But he was better armed than even General Wheelwright had expected. Women had been no mystery to him since his sudden fortune, nor subservient men with sullen eyes. What the wise and kindly Martian fishermen with whom he had spent his outcast days had not taught him, the attentions of eager parasites had supplied. He was not lightly deceived.

So he entered into the games with frank and open zest, overthrowing the men and being thrown, kissing the women when necessary, and oftener, keeping both victory and defeat light with laughter. He did not seek out Iris, nor challenge her, but when it came to kissing her in the course of one of the Venusian games these cosmopolites had brought with them, he kissed her with considerable enjoyment and found himself being kissed promptly in return. It was a very pleasant voyage and he sincerely regretted that the time was at hand when he must divert it to the approaching asteroid dot known only as Banya Tor. He had not seen what lay there awaiting them, but he had seen other human wreckage left along the star-ways by the wolf packs raiding interspacial shipping. It would not be a pleasant finale.

Iris and Thorne stood the morning of the fifth day out from Mars at a port in the small pilot cabin with two or three others of their party, oblivious to the ill-concealed resentment of the officers on duty. From the corner of his eye he noted the first tremulous quiver of the directo-bar and his lips twitched. The game had begun.



Casually he herded the laughing young people from the cabin on the pretext of a fencing match already pre-arranged in anticipation of the expected attack. Andrews, his opponent, was a good blade and the match drew most of the party and crew off-duty, as he had intended. The two ships coming up fast astern would be Bannerman's faked pirates and he intended their attack to lose no point in surprise to those for whom the effect was being staged. To insure it, he slyly broke the wires leading to the standard directo-gauge as they crowded noisily out of the cramped little room. Once Bannerman's ships were near enough to be spotted by the visual scanner, the slow passenger ship could never hope to evade the planned attack.

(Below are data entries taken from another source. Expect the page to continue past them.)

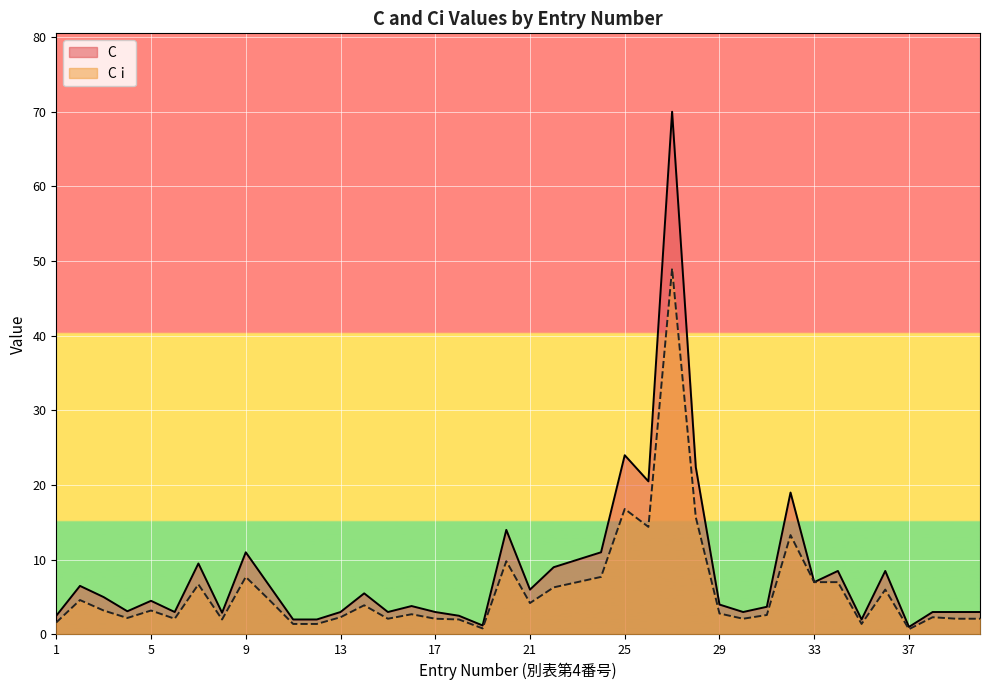

What is the maximum value for C?

70.0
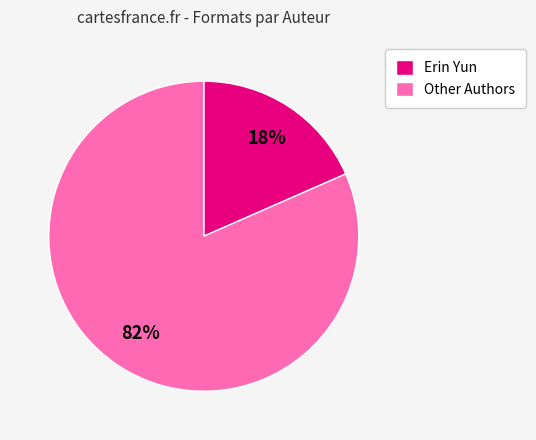

Rank the categories by value from highest to lowest.

Other Authors, Erin Yun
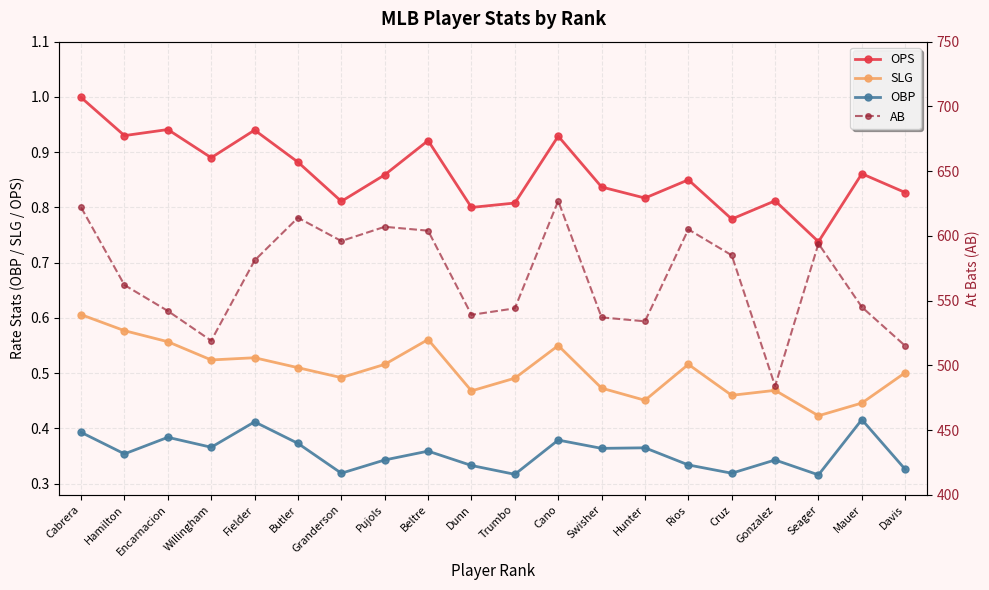

What is the label of the 2nd point from the right?

Mauer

Less than thirty minutes later the brazen clamor of a bugle split the air of the lower deck where Thorne and Andrews were deftly matching blades before a shouting crowd. The silence that instantly dropped was broken by the glacial clang of alarm bells from end to end of the stubby little liner.

"Battle stations!" shouted Thorne, snatching up his gun belt from Iris. He seized her hand and bounded from the enclosed hall amidst the yelping pack pouring up the companions, snatching whatever weapons lay to hand. But the sight that met their eyes as they emerged upon the saloon deck, panelled with Vinite, struck the brashest of them dumb on the instant.

Fanned out to either side of the racing liner, two sleek grey racers of fast, if obsolescent design, whirled silently through the void. They bore a red sun on needle prows.